**SHORT EXERCISE:** Locate each line in the rows that contains the string "instances", and copy every such line.

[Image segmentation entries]
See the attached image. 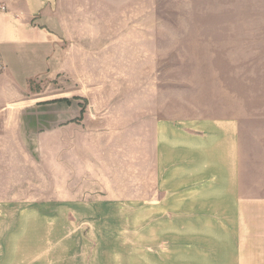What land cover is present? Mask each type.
Returning <instances> with one entry per match:
<instances>
[{"label": "crops", "instance_id": "1", "mask_svg": "<svg viewBox=\"0 0 264 264\" xmlns=\"http://www.w3.org/2000/svg\"><path fill=\"white\" fill-rule=\"evenodd\" d=\"M59 1L0 0V264H95L79 254V129L106 136L100 146L87 138V149L105 147L118 166L126 146L110 140L133 135L134 213L150 218L135 224V253L117 264H264V146L258 154L246 143L239 117L170 100L157 82L144 91L139 85L132 101L122 94L119 102H132V112L106 114L109 123L132 117L131 128L95 133L92 106L112 100L95 82L102 64L67 42ZM47 75L51 100L44 89L32 90ZM25 119L51 125L54 146H25ZM51 153L52 165L45 159ZM99 197L85 207L105 209L120 198Z\"/></svg>", "mask_w": 264, "mask_h": 264}, {"label": "rangeland", "instance_id": "2", "mask_svg": "<svg viewBox=\"0 0 264 264\" xmlns=\"http://www.w3.org/2000/svg\"><path fill=\"white\" fill-rule=\"evenodd\" d=\"M56 10L67 42L79 54L92 53L96 66L103 65V71L94 72L95 82L107 88L112 101L92 106L88 127L95 133L108 125L131 128L132 117L109 123L106 114L132 112V102L119 100L125 96V102L132 101L139 85L144 91L157 82L170 100L184 99L239 117L246 143L259 154L264 146V0H60ZM41 82L34 81L32 90L44 89L45 99L51 100L53 76ZM81 107L83 113L86 99ZM176 109L181 114V107ZM25 121V146H54L51 125L35 127L33 119ZM93 136L98 146L109 142L106 136L78 130L79 254L93 256L95 264L106 259L117 264L134 255L135 224L149 222L150 216L134 213L140 204L132 197V133L127 130L110 140L126 146L125 163L119 166L116 154L105 147L87 149L86 139ZM45 159L52 163V153ZM99 195L120 198H111L118 203L105 209L85 207L105 199Z\"/></svg>", "mask_w": 264, "mask_h": 264}, {"label": "built area", "instance_id": "3", "mask_svg": "<svg viewBox=\"0 0 264 264\" xmlns=\"http://www.w3.org/2000/svg\"><path fill=\"white\" fill-rule=\"evenodd\" d=\"M0 9H1V10H5V6L1 5V6H0ZM0 69H1V67H0Z\"/></svg>", "mask_w": 264, "mask_h": 264}]
</instances>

**THE SOLUTION:**
Returning <instances> with one entry per match:
<instances>
</instances>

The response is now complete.